Maintaining close bonds

Some tips on how to maintain your relationship with a loved one who has dementia.

It is a common misconception that when someone has dementia they lose their personality. Living with dementia affects the person’s ability to recall memories, remember words or differentiate between past and present. The way they behave and how they express their emotions can change over time. However, it is important to remember that who they are as a person doesn’t change.

It can be challenging to emotionally connect with a loved one with dementia, but if you follow the right advice you will be able to maintain your relationship and see past the condition and through to the person. Below we have some helpful tips but if you would like to talk to someone about it, you can call the Bupa Aged Care Support Line. There, you can talk to a real person and get tailored information for your situation.

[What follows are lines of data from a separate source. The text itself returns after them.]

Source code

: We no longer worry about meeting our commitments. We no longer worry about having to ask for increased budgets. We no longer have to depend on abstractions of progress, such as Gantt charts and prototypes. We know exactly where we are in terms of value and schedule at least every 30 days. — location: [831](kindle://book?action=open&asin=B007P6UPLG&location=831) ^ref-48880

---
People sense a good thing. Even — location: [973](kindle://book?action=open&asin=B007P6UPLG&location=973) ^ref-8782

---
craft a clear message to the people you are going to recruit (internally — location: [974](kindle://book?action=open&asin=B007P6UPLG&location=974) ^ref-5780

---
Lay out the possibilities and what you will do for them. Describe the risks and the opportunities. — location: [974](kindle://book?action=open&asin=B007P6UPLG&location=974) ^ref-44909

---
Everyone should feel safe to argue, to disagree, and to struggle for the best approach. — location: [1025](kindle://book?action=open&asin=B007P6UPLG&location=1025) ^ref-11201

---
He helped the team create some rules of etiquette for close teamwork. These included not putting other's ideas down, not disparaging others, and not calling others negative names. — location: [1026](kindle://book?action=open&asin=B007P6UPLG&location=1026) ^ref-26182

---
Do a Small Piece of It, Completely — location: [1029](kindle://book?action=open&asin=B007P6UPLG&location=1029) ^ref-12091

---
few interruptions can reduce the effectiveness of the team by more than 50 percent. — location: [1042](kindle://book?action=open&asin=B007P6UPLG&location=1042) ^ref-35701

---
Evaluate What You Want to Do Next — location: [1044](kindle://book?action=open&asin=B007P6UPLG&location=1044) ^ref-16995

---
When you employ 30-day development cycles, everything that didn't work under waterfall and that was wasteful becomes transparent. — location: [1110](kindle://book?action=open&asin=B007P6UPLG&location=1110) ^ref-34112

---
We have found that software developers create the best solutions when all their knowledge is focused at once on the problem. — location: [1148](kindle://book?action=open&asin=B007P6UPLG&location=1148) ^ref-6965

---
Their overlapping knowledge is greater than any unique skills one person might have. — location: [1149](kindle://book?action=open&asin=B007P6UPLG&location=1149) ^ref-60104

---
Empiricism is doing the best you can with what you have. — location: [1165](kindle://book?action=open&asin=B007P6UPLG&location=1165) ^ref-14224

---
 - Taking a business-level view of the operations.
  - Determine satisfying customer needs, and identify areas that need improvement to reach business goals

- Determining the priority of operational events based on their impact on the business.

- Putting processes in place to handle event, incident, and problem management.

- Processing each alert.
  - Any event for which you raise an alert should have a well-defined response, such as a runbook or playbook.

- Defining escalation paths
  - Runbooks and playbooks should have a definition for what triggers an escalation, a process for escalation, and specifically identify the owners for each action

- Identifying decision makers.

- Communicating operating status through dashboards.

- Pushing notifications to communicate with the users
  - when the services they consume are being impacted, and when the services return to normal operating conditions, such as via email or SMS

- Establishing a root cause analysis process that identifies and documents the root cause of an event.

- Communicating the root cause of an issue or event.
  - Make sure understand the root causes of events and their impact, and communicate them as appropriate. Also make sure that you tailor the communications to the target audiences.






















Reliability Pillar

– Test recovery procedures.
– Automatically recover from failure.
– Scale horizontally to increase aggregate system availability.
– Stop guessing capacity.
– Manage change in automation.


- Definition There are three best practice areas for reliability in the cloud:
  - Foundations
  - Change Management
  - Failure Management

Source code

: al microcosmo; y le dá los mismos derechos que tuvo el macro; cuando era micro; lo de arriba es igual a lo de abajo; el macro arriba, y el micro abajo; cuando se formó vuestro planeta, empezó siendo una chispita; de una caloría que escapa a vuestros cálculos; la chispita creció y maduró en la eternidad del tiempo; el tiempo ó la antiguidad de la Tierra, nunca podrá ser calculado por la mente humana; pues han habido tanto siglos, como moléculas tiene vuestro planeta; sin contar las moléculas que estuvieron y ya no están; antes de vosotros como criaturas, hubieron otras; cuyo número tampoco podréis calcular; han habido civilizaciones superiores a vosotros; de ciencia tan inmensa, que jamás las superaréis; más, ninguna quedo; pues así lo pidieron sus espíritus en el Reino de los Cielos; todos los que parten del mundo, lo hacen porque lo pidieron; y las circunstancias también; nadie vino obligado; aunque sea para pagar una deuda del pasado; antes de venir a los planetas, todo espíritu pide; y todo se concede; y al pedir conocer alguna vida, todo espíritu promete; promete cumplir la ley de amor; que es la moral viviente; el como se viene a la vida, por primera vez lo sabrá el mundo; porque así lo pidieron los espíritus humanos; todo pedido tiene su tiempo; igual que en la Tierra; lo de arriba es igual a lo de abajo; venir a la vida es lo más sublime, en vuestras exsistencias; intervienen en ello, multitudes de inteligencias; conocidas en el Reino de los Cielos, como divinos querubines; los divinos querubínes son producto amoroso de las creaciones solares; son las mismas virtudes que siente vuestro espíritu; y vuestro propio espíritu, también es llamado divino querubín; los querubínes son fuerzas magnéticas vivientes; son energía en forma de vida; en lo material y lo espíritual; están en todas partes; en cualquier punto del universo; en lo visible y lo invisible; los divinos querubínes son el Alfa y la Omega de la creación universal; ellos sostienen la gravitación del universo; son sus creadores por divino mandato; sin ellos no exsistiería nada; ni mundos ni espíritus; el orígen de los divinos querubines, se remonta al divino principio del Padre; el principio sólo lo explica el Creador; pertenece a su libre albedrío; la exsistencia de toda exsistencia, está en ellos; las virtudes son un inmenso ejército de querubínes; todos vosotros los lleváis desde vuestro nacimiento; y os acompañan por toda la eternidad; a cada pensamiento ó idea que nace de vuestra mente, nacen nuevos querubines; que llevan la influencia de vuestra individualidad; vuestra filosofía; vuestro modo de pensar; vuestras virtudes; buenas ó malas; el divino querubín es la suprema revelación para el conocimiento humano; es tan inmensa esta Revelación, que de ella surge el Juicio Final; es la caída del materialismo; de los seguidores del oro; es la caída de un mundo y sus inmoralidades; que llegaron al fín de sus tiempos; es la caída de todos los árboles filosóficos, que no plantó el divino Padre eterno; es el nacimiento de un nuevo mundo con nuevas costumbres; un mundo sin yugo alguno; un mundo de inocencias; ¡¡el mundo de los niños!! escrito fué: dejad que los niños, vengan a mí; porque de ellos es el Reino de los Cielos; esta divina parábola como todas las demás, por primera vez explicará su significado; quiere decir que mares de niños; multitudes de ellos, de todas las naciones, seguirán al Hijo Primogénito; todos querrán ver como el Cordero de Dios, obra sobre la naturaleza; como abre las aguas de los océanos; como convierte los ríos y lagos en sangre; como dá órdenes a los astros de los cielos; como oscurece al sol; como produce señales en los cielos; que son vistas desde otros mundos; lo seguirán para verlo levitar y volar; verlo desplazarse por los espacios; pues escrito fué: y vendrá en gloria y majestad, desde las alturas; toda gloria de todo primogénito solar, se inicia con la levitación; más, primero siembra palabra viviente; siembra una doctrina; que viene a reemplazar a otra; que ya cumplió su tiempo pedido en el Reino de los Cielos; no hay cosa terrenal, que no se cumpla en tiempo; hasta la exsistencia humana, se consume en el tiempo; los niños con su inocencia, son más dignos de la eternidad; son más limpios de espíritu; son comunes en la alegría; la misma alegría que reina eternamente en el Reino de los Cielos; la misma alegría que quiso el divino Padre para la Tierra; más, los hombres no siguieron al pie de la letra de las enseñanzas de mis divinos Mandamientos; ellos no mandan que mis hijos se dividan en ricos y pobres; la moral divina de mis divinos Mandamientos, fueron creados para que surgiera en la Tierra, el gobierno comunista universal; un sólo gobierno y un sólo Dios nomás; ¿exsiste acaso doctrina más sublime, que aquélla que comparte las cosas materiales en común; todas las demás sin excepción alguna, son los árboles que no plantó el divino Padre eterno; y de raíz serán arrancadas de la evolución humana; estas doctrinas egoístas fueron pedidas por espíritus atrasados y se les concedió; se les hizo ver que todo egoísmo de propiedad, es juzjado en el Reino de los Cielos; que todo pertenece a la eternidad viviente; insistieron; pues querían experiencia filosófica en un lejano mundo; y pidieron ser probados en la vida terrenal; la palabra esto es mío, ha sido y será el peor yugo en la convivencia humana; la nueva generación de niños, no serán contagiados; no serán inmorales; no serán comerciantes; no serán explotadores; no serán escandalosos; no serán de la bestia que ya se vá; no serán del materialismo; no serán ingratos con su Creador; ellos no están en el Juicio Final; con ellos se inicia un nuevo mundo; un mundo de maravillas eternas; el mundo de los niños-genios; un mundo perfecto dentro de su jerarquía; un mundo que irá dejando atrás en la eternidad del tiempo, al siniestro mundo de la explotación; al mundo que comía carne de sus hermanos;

Create meaningful connections

When talking to someone living with dementia, make sure the conversation is meaningful to them. Talk about things they like talking about, whether it’s sport, their family or a hobby. Avoid flippant conversations and statements as they can increase confusion and anxiety.

People with dementia may find it hard to remember recent memories but they often remember times from their youth and early adulthood. Encourage your loved one to share stories about their younger years, as reminiscing can bring back happy memories and create a sense of wellbeing.

You might also want to put together a ‘life board’ filled with meaningful items such as photographs that represent your loved one’s memories.

Encourage your loved one to share stories about their younger years

Continue to engage even if they don’t respond

Another common misconception about dementia is that if the person no longer appears to respond, then there is no point in engaging. In fact, it is even more important to support that person and engage with them. If you can make the person smile, even for a moment, the contact will have been worthwhile.

Think about what might help them ‘come alive’. This could be playing a meaningful piece of music that triggers happy memories, or watching an old film from decades ago.

Know there will be bad days

We all have bad days when we don’t feel like talking or feel irritable. Remember that this is also true for people living with dementia. If your loved one doesn’t want to chat with you, try again later.

Join their world

Don’t feel guilty that you aren’t correcting your loved one living with dementia when they say things that don’t make sense. If you  can make them feel content, relaxed and at ease, rather than anxious, sad or distressed – you are doing the best thing for them. For example, if they constantly ask for their mother who you know has passed away, rather than correcting them, you could simply respond “Tell me about your mum” and encourage them to openly express themselves.

The essence of a person does not change when they have dementia.  So how you interact with them can make all the difference to your ability to maintain your relationship. These techniques will help you to connect with your loved one on an emotional level, and strengthen the bond you share.